WHAT NEEDS TO BE DONE. From the listing below, retype exactly the line holding "the large tree at point (547, 75), 9039 +3988", the line holding "the framed photograph on shelf at Rect(199, 251, 278, 331)", and the lines between them; skip everything else.
*** Opening of DATA FOR PROCESSING ***
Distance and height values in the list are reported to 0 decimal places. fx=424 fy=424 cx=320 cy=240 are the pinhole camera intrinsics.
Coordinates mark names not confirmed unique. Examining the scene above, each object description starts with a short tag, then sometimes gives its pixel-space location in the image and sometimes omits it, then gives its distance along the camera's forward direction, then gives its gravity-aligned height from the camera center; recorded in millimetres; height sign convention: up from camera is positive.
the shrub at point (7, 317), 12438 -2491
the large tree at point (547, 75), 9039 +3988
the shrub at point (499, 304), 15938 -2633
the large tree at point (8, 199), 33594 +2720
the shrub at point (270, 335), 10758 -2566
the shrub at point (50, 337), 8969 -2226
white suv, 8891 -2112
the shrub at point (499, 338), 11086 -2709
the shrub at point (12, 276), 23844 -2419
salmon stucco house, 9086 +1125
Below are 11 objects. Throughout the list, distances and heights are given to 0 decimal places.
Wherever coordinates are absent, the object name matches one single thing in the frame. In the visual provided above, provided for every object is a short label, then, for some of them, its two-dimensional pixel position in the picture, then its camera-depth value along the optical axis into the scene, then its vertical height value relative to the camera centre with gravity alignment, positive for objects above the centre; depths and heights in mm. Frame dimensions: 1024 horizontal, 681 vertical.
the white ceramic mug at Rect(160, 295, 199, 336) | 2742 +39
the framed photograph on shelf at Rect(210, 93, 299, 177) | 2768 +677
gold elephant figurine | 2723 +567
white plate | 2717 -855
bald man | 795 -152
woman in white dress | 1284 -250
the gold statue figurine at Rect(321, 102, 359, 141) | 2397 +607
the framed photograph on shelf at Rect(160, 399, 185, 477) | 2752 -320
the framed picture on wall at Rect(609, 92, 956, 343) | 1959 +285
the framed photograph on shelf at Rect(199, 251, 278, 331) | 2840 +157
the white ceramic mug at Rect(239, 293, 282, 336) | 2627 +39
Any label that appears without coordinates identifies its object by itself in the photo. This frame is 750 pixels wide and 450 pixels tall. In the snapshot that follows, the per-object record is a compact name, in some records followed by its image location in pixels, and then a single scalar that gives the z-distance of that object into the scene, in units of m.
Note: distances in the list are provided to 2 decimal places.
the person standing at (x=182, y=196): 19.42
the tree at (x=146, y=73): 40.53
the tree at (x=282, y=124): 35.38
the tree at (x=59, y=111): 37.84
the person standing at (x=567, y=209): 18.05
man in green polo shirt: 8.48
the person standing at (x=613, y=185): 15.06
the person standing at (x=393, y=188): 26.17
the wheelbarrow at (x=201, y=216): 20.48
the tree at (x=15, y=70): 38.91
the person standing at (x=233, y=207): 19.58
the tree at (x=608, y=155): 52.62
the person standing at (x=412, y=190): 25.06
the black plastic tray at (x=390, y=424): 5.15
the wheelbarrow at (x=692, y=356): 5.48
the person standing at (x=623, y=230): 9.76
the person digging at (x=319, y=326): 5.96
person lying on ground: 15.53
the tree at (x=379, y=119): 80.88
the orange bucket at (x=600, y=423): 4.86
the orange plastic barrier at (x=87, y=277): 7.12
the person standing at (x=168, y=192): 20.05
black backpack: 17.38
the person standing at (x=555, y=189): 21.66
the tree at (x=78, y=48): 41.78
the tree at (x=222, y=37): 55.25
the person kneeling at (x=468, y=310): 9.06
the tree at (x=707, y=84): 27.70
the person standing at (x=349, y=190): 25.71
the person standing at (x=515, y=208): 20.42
*** Close of DATA FOR PROCESSING ***
REPLY.
the large tree at point (547, 75), 9039 +3988
the shrub at point (499, 304), 15938 -2633
the large tree at point (8, 199), 33594 +2720
the shrub at point (270, 335), 10758 -2566
the shrub at point (50, 337), 8969 -2226
white suv, 8891 -2112
the shrub at point (499, 338), 11086 -2709
the shrub at point (12, 276), 23844 -2419
salmon stucco house, 9086 +1125
Below are 11 objects. Throughout the list, distances and heights are given to 0 decimal places.
Wherever coordinates are absent, the object name matches one single thing in the frame. In the visual provided above, provided for every object is a short label, then, for some of them, its two-dimensional pixel position in the picture, then its camera-depth value along the optical axis into the scene, then its vertical height value relative to the camera centre with gravity alignment, positive for objects above the centre; depths and heights in mm. Frame dimensions: 1024 horizontal, 681 vertical.
the white ceramic mug at Rect(160, 295, 199, 336) | 2742 +39
the framed photograph on shelf at Rect(210, 93, 299, 177) | 2768 +677
gold elephant figurine | 2723 +567
white plate | 2717 -855
bald man | 795 -152
woman in white dress | 1284 -250
the gold statue figurine at Rect(321, 102, 359, 141) | 2397 +607
the framed photograph on shelf at Rect(160, 399, 185, 477) | 2752 -320
the framed picture on wall at Rect(609, 92, 956, 343) | 1959 +285
the framed photograph on shelf at Rect(199, 251, 278, 331) | 2840 +157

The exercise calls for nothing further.